Content starts

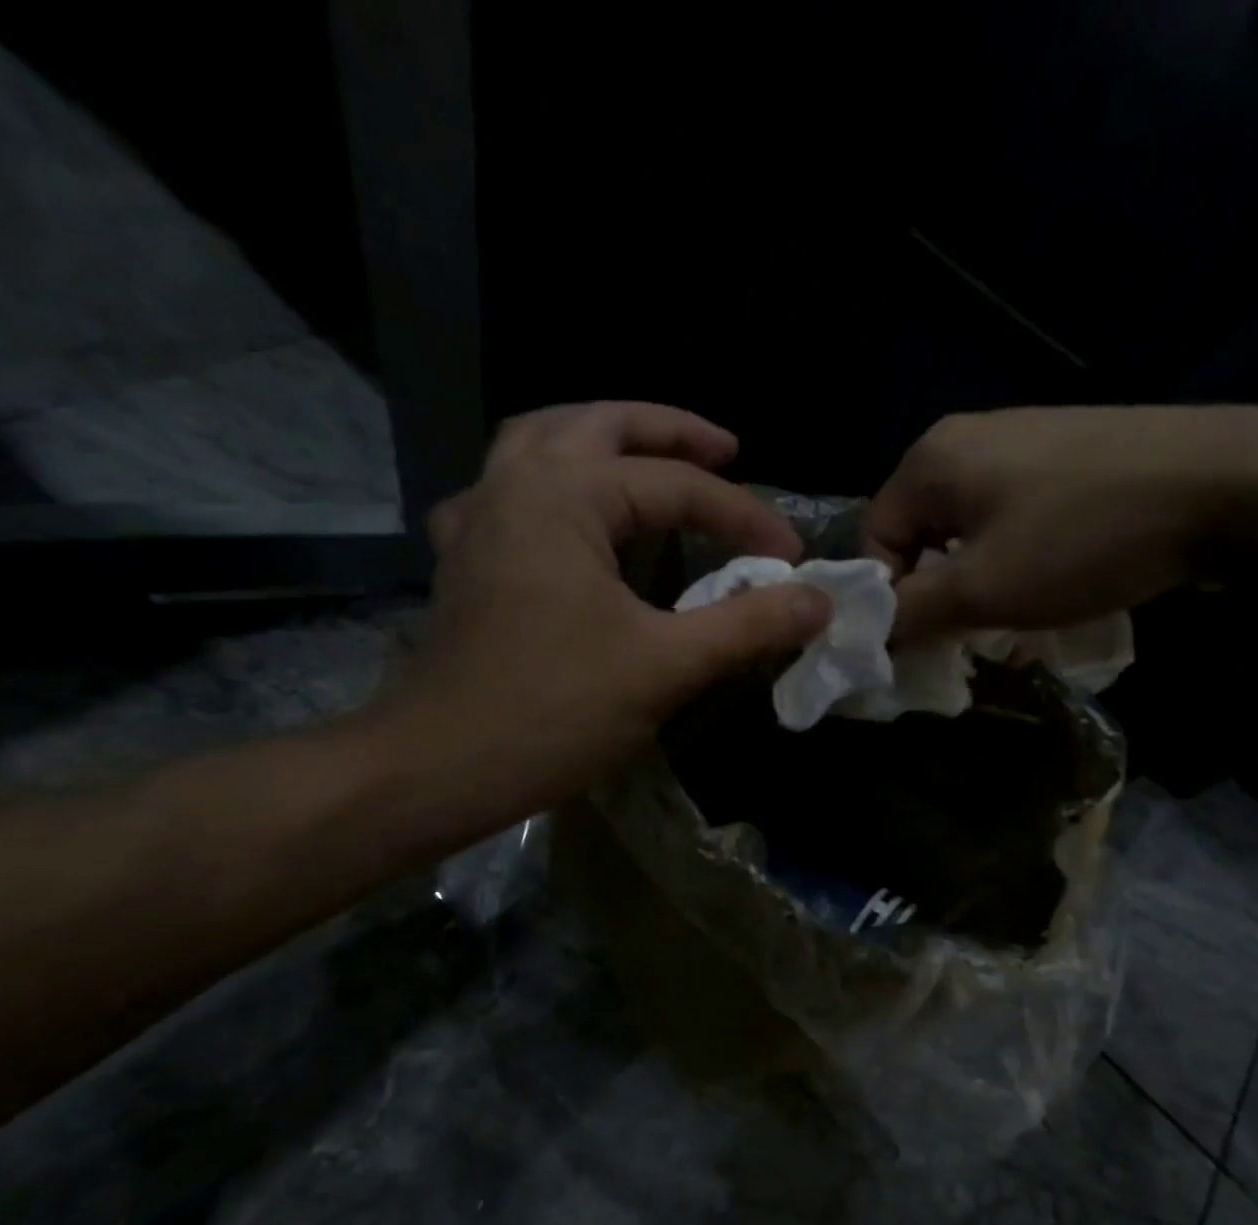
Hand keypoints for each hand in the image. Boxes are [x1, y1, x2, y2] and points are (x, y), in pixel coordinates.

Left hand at [373, 402, 830, 834]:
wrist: (439, 767)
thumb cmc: (554, 711)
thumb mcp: (665, 665)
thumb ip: (748, 624)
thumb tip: (818, 600)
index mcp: (563, 494)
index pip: (675, 485)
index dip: (743, 515)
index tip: (790, 557)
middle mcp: (513, 484)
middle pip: (599, 425)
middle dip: (668, 432)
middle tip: (725, 449)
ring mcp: (479, 519)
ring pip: (543, 443)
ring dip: (602, 439)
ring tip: (650, 457)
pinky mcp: (464, 559)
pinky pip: (506, 491)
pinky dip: (546, 484)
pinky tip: (564, 513)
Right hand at [862, 405, 1257, 641]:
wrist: (1232, 484)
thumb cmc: (1083, 538)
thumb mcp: (982, 588)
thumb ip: (910, 613)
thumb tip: (866, 633)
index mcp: (932, 458)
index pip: (873, 538)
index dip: (888, 596)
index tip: (925, 639)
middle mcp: (968, 436)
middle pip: (920, 532)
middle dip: (936, 591)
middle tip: (969, 633)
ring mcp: (1025, 438)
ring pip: (969, 527)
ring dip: (978, 579)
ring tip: (1016, 616)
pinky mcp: (1071, 452)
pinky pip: (1015, 514)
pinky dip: (1018, 556)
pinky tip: (1055, 580)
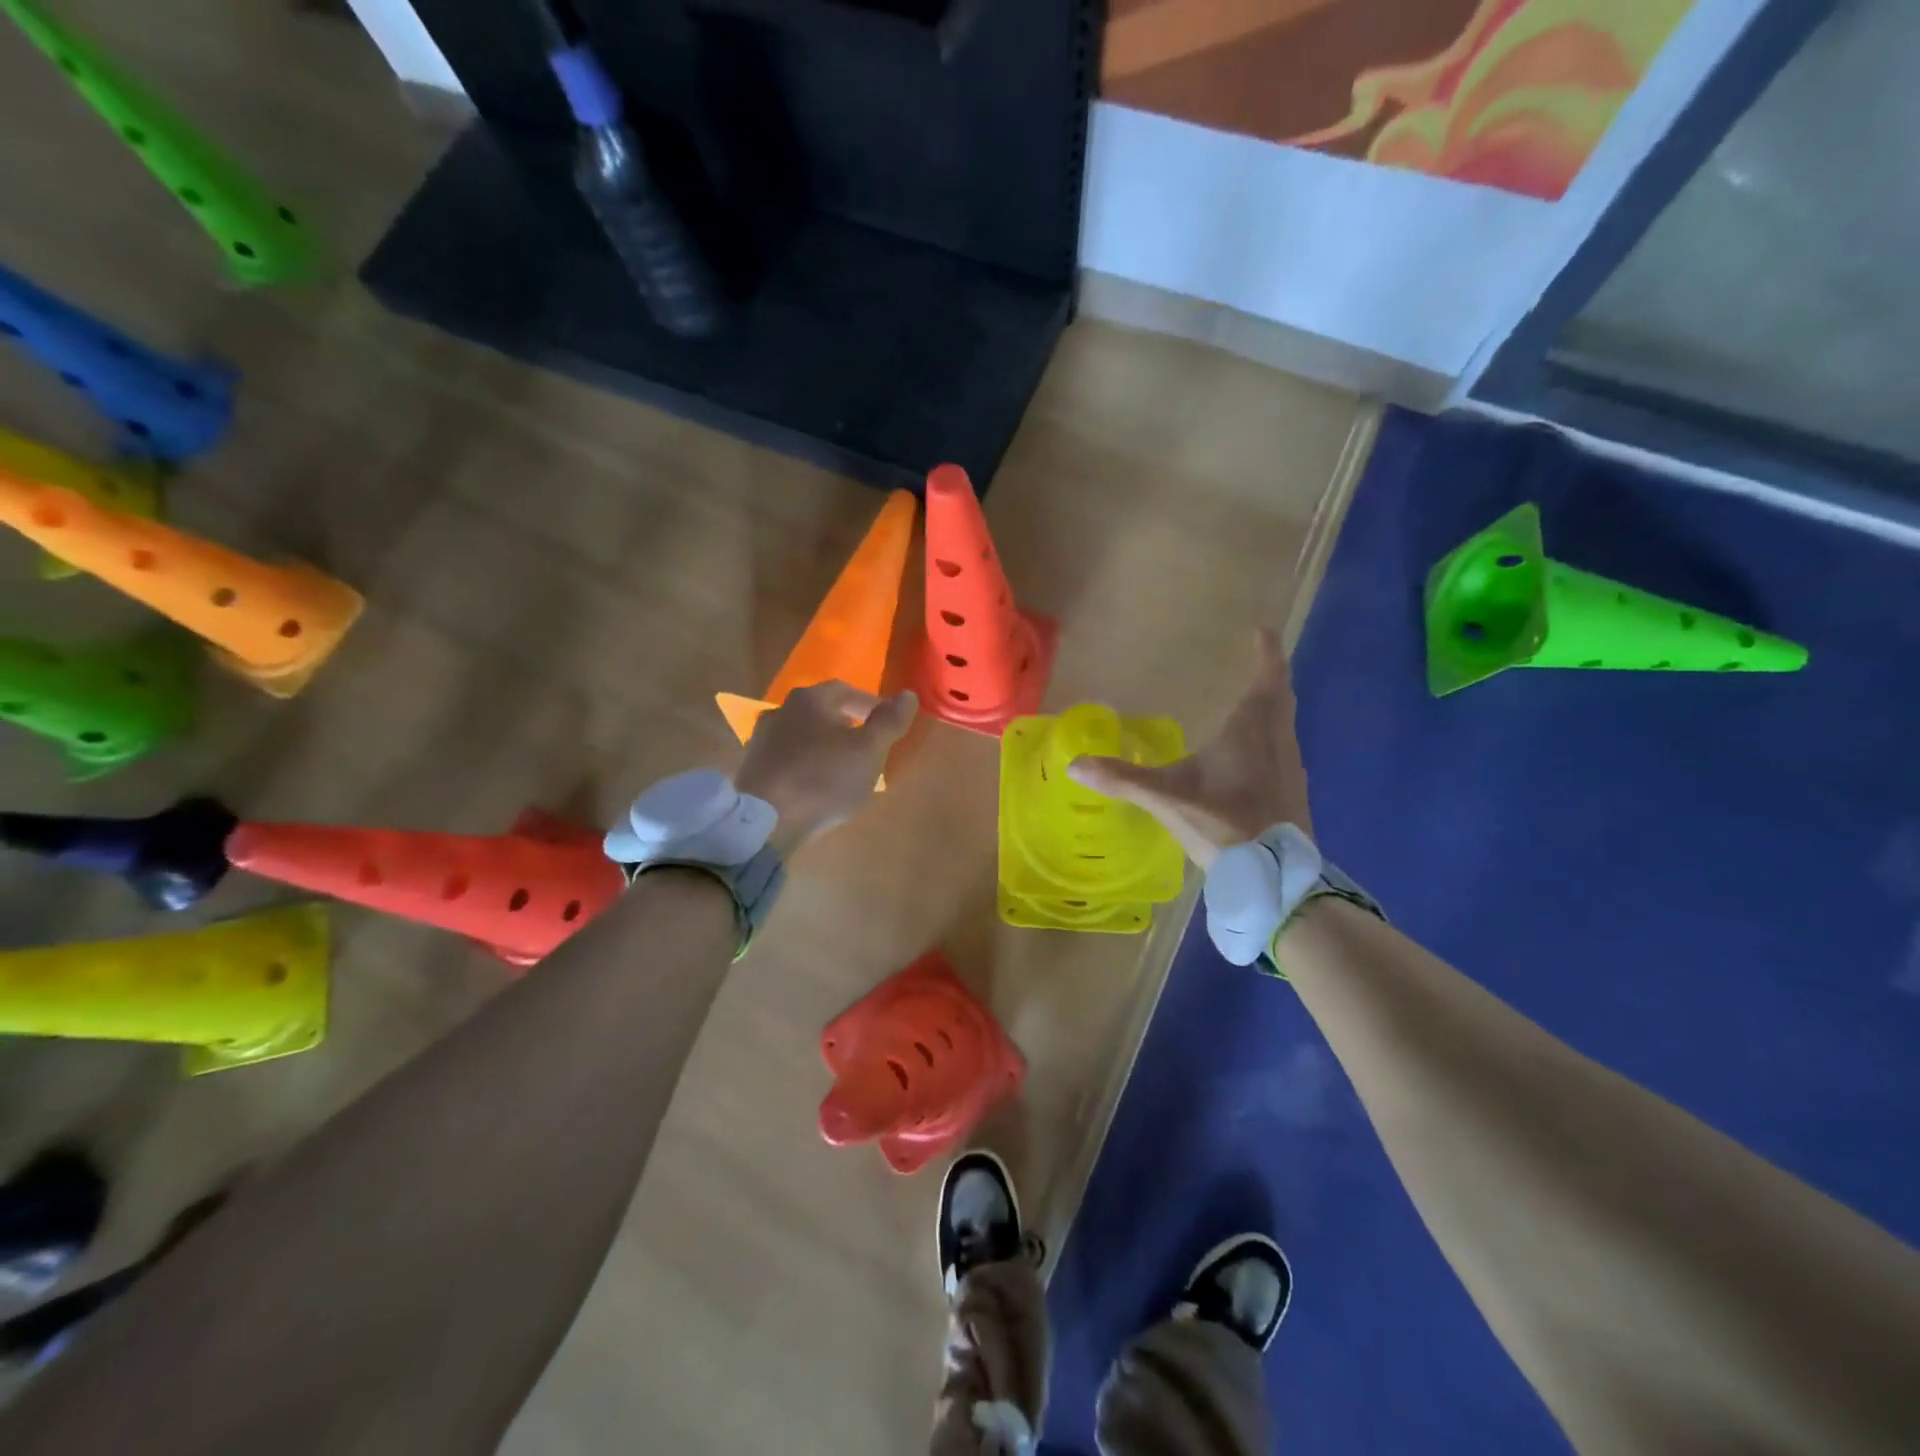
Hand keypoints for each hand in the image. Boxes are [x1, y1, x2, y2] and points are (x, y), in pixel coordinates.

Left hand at [736, 682, 916, 857]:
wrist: (765, 822)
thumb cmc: (823, 780)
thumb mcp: (868, 751)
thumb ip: (889, 722)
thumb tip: (908, 695)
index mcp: (810, 699)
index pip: (846, 691)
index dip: (870, 705)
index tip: (887, 724)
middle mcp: (780, 710)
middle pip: (821, 711)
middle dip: (846, 724)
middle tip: (866, 745)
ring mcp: (761, 739)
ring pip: (802, 734)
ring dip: (823, 745)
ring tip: (841, 767)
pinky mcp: (751, 767)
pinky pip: (786, 757)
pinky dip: (804, 763)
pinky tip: (814, 783)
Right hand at [1066, 627, 1310, 867]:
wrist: (1275, 878)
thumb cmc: (1224, 824)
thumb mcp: (1167, 799)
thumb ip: (1122, 780)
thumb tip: (1075, 765)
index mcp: (1252, 730)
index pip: (1268, 678)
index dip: (1267, 653)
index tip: (1262, 630)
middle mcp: (1279, 742)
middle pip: (1281, 699)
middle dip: (1270, 678)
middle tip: (1258, 663)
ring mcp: (1292, 770)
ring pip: (1285, 727)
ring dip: (1272, 710)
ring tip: (1251, 707)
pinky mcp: (1294, 795)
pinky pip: (1283, 752)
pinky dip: (1270, 740)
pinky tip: (1252, 760)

Content ends

:: What the exercise asks ::
Output exactly the lines from the one holding "middle pip: (821, 711)" to the end of the material above, with both ends included.

:: Exercise response ::
middle pip: (821, 711)
middle dip: (846, 724)
middle tip: (866, 745)
ring mcp: (761, 739)
ring pip: (802, 734)
ring dip: (823, 745)
ring tip: (841, 767)
pinky mcp: (751, 767)
pinky pip: (786, 757)
pinky dip: (804, 763)
pinky tip: (814, 783)
Right hand at [1066, 627, 1310, 867]:
wrist: (1275, 878)
thumb cmc: (1224, 824)
thumb mcp: (1167, 799)
thumb ip: (1122, 780)
thumb tip: (1075, 765)
index mcp: (1252, 730)
index pip: (1268, 678)
index dip: (1267, 653)
index tip: (1262, 630)
middle mcp: (1279, 742)
middle pip: (1281, 699)
middle dip: (1270, 678)
middle tip: (1258, 663)
ring mcp: (1292, 770)
ring pip: (1285, 727)
ring dip: (1272, 710)
ring tip: (1251, 707)
pinky mcp: (1294, 795)
pinky pip: (1283, 752)
pinky dip: (1270, 740)
pinky tip: (1252, 760)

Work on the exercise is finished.